Keep passin’ the open windows…


Melissa said...


[Having a personal moment here]

I have stood on the perimeter of your life and quietly (sometimes not so quietly) observed the phases of your life that you have allowed people to see and over the past few years there has been a regeneration in you.

It seems that you have found peace within yourself and the despite pitfalls of life that happen, a positive aura shines brightly around you.

Baby, I am so proud of you.

Just Me said...

I would also that you have grown, but in which direction....

Life is a journey that we all have to take; you can be the selfish bitch or the keeper of peace within. You have to decide your own path. Ultimately, we all learn that being a bitch doesn't get too much accomplished in the spirit. So, I say Hooooray for learning to see and learning to enjoy what God has given to you...

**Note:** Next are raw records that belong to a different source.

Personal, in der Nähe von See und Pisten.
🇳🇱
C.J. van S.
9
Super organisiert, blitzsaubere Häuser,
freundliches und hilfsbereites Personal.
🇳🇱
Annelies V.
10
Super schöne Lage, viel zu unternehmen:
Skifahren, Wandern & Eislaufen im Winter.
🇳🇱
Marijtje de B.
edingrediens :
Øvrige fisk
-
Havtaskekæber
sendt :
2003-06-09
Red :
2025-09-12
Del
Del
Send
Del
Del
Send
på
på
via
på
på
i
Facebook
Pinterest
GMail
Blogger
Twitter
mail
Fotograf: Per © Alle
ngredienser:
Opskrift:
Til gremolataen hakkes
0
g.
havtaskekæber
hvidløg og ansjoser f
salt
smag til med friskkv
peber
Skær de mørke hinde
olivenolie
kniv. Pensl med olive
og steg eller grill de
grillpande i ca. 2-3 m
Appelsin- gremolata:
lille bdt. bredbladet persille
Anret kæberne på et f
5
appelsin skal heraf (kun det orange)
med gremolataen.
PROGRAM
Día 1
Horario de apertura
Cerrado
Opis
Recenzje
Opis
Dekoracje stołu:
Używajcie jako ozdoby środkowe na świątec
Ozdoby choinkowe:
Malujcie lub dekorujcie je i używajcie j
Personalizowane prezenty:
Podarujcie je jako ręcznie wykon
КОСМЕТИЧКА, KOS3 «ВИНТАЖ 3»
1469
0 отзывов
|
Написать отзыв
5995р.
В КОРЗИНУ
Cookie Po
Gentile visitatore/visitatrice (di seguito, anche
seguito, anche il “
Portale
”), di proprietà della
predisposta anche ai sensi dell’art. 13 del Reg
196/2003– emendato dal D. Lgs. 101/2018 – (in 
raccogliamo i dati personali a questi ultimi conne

I try my best to express my feeling to my kids verbally and hope that they can understand what I am saying. I am very careful of the wording and I stress listening skills over interpreting skills. If they don't get my meaning in context then I attempt to break it down for them. I feel that once you kids have a firm grasp of the English language you are free you begin their learning of the new words, phrases, and situations. Believe it or not, they've heard EVERYTHING in the streets.

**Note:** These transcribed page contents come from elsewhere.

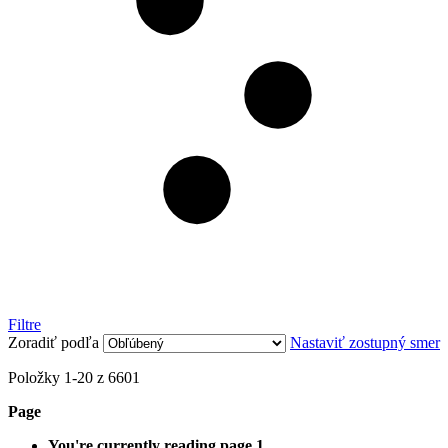
Filtre
Zoradiť podľa
Nastaviť zostupný smer
Položky
1
-
20
z
6601
Page
You're currently reading page
1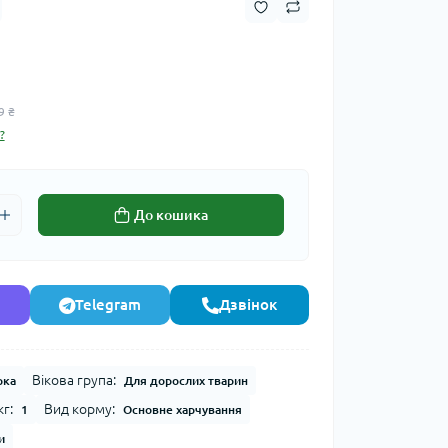
9 ₴
?
До кошика
Telegram
Дзвінок
Вікова група:
рка
Для дорослих тварин
г:
Вид корму:
1
Основне харчування
и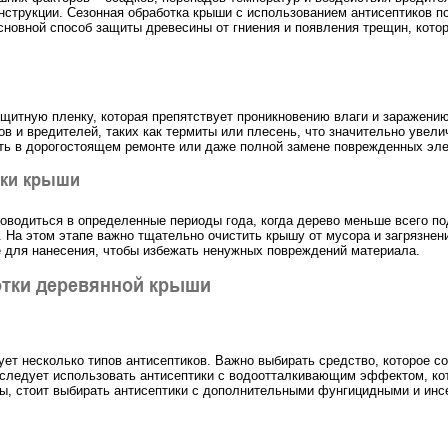
нструкции. Сезонная обработка крыши с использованием антисептиков п
сновной способ защиты древесины от гниения и появления трещин, кото
ащитную пленку, которая препятствует проникновению влаги и заражени
в и вредителей, таких как термиты или плесень, что значительно увел
ть в дорогостоящем ремонте или даже полной замене поврежденных эле
тки крыши
роводиться в определенные периоды года, когда дерево меньше всего 
. На этом этапе важно тщательно очистить крышу от мусора и загрязнен
е для нанесения, чтобы избежать ненужных повреждений материала.
отки деревянной крыши
т несколько типов антисептиков. Важно выбирать средство, которое с
 следует использовать антисептики с водоотталкивающим эффектом, ко
иты, стоит выбирать антисептики с дополнительными фунгицидными и ин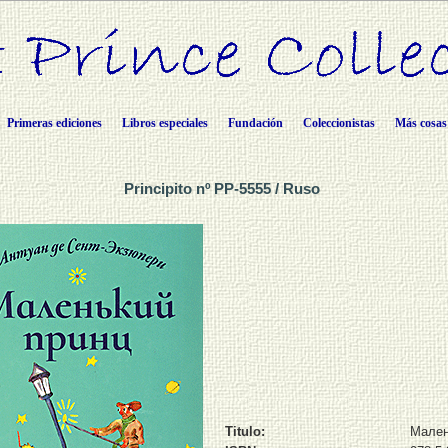
Primeras ediciones
Libros especiales
Fundación
Coleccionistas
Más cosas
Principito nº PP-5555 / Ruso
Titulo:
Мален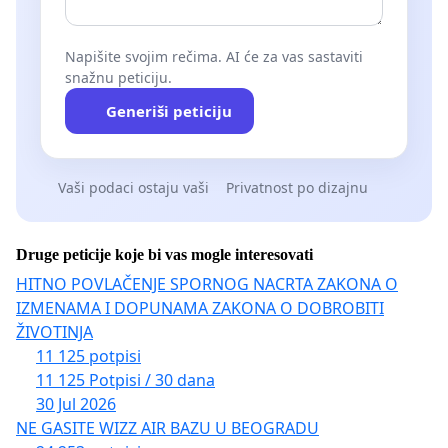
Napišite svojim rečima. AI će za vas sastaviti
snažnu peticiju.
Generiši peticiju
Vaši podaci ostaju vaši
Privatnost po dizajnu
Druge peticije koje bi vas mogle interesovati
HITNO POVLAČENJE SPORNOG NACRTA ZAKONA O
IZMENAMA I DOPUNAMA ZAKONA O DOBROBITI
ŽIVOTINJA
11 125 potpisi
11 125 Potpisi / 30 dana
30 Jul 2026
NE GASITE WIZZ AIR BAZU U BEOGRADU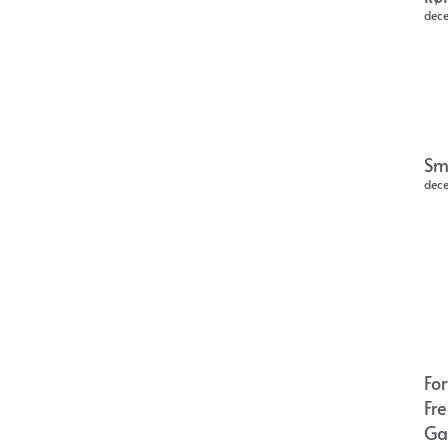
dec
Sm
dec
Fo
Fr
Ga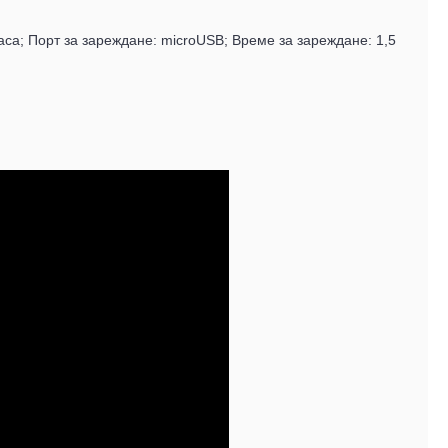
аса; Порт за зареждане: microUSB; Време за зареждане: 1,5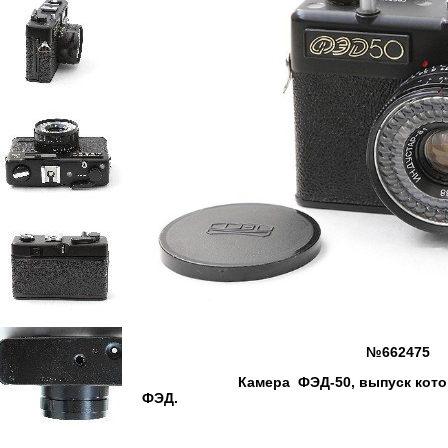
№662475
Камера ФЭД-50, выпуск которой п
ФЭД.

They all learn and mature at different rates and their personality dictates many of the situations that you will be faces with in raising them.

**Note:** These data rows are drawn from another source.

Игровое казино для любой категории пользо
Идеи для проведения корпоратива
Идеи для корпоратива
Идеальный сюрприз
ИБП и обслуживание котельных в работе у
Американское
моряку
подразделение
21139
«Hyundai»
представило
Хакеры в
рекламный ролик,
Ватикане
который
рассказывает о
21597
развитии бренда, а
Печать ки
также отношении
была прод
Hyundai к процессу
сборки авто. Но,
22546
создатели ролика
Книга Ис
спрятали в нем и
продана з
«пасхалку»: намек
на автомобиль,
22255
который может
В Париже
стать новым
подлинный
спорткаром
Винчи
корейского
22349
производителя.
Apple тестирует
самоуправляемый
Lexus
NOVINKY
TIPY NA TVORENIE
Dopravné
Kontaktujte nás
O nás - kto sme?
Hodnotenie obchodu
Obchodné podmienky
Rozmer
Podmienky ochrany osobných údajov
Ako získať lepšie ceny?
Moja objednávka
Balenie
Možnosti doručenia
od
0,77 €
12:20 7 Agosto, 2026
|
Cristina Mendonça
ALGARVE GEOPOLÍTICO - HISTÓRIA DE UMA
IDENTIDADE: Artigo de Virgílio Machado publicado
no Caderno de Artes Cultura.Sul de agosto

Be versatile, Be gentle, Be loving, Be encouraging, and most of all Be consistent and FIRM with all kids.

Cocoa Rican said...

Thanks Melissa & Just Me. It’s been a long time coming – a few years, really. Yes, Just Me, for a while there I was a bitch from hell and (don’t sleep) it did get some things accomplished, but most of all it was consuming me from the inside. Like I mentioned a short while back, apologizing and forgiving (others and yourself) goes a long way at unloading a lot of the unnecessary baggage. Problem is, until you’re ready to take that step you just can’t move on. I’m glad I was able to take the advice of many of you (folks who truly love me) and choose peace over pride.

Whew… now to those darn kids….
I think if the coaching, teaching and encouraging of successful parenting starts early there’s less reasons to have severe changes in that troublesome teen period. All said, it’s difficult to whip that ass when the youngster is larger than you or has already a penchant for disrespecting you. Trying corporal punishment on someone at this stage can lead to a fight, rather than a spanking and certainly a court case. Teens need the boundaries to prevent the damage they may cause themselves, but they also need to know you’re being fair, you care and it is ultimately your home. You shouldn’t feel muscled into allowing behavior from a minor simply because you’re intimidated by them. If this ever becomes the case, it’s time to reevaluate the situation and probably have the youngster look for somewhere else to live.

Tammy said...

Communication, communication, communication. That is the key to having a loving, respectful and strong relationship with your children. My sons are grown now...never have they disrespected me or lied to me (well maybe little lies). They trusted me and I trusted them, they knew that they could talk to me about anything and they have. (sometimes I didnt want to here it). They listened to me and I listened to them. It started early and it continued through their teens and in to their manhood. I am blessed with the two young men that I raised. They treat everyone they way they treat their mama. With respect.